2/18/2007

I Can't Please Anybody

Dear Mr. Dyckerson,

I am Mrs. Gladys Clumpstein of Syracuse, NY. You may recall when I wrote to you about a month ago about my son Stewart. I loved that boy with all my heart and soul, up until the time the little fucker went and died from a seizure caused by staring at the blinking lights you used to have on your delightful blog. I asked you to remove those lights, and you kindly obliged.

In the last month, I have come to a startling realization: My son was really quite worthless. He didn't do anything except eat, piss, and shit. Hell, if I wanted that, I'd just get a fucking dog.

And I can't say I honestly miss him. We've spending his college tuition on Eagles memorabilia, and we've turned his old bedroom into a computer room...which brings me to my reason for writing today. I want the blinking lights back. I want them back with a vengeance. I want my dead son's bedroom illuminated solely by the pulsating glow of your blog on our computer screen.

Please. Make it so.


Dear Gladys,

Your wish is my command. I share in your hatred for your son, and I hope these new blinking lights help intensify your loathing just a little bit more. Be well.


8 comments:

andy said...

DAMN YOU, EAGLES-LOVER! You could just couldn't resist a chance to pigeonhole those guys in here, could you. Son OF a bitch.

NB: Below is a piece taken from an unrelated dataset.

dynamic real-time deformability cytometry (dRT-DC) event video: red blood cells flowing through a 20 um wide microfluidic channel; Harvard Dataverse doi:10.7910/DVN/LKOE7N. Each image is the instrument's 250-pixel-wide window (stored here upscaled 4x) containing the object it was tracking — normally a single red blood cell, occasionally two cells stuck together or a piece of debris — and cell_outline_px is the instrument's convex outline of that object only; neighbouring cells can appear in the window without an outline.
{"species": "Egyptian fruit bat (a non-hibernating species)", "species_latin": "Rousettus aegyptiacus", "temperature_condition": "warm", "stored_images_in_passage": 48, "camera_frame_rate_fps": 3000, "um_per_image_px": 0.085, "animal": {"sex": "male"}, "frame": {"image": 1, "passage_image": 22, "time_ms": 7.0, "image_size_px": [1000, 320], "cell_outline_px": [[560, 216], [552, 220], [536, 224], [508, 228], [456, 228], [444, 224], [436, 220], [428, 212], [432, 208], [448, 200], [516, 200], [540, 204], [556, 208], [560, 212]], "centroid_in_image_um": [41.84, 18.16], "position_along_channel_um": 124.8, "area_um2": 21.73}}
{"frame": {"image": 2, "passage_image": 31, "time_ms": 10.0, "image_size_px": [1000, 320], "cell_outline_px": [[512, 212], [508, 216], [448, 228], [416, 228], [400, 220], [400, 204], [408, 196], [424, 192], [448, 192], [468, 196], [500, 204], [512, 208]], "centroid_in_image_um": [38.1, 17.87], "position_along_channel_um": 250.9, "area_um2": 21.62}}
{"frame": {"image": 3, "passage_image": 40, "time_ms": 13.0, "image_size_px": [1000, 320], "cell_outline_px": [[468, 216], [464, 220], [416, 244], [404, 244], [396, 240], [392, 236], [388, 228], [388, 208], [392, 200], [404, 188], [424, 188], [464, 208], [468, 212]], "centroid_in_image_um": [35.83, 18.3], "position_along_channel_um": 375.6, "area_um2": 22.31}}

I'm starting to wonder if you ARE Don Henley. or you at least have a creepy Eagles-closet-shrine with locks of his hair and all your dirty laundry. you've even been to Winslow, Arizona, haven't you, you sick fuck.

tfg said...

Now, if you can just get the fecal graphics to blink, too.

Mighty Dyckerson said...

Andy - Let's get down to the heart of the matter. My will is getting weak, and my thoughts seem to scatter.

TFG - In good time, my friend. In good time.

Baron Ectar said...

Why do I picture a old woman naked on a pole in her sons room with a webcam just for you?

Mr. Fabulous said...

If I stare at the blinking lights long enough, I can see little Stewart being ass-fucked by Satan...

~ Stacy ~ said...

It's lovely, Mister Dyckerson, just lovely.

[grin]

Were you dippin' into my stash?

DykesDog said...

Damn, you know that I have epilepsy, and you still pull this crap ...

Mighty Dyckerson said...

Bacon Eggar - I don't know why you picture that. I guess you're just a sick man.

Mr. Fab - You don't have to stare. The video is on YouTube.

Stacy - I tried to, but I think I got one of your birth control pills instead.

Dyke - Put duct tape around the edges of your screen.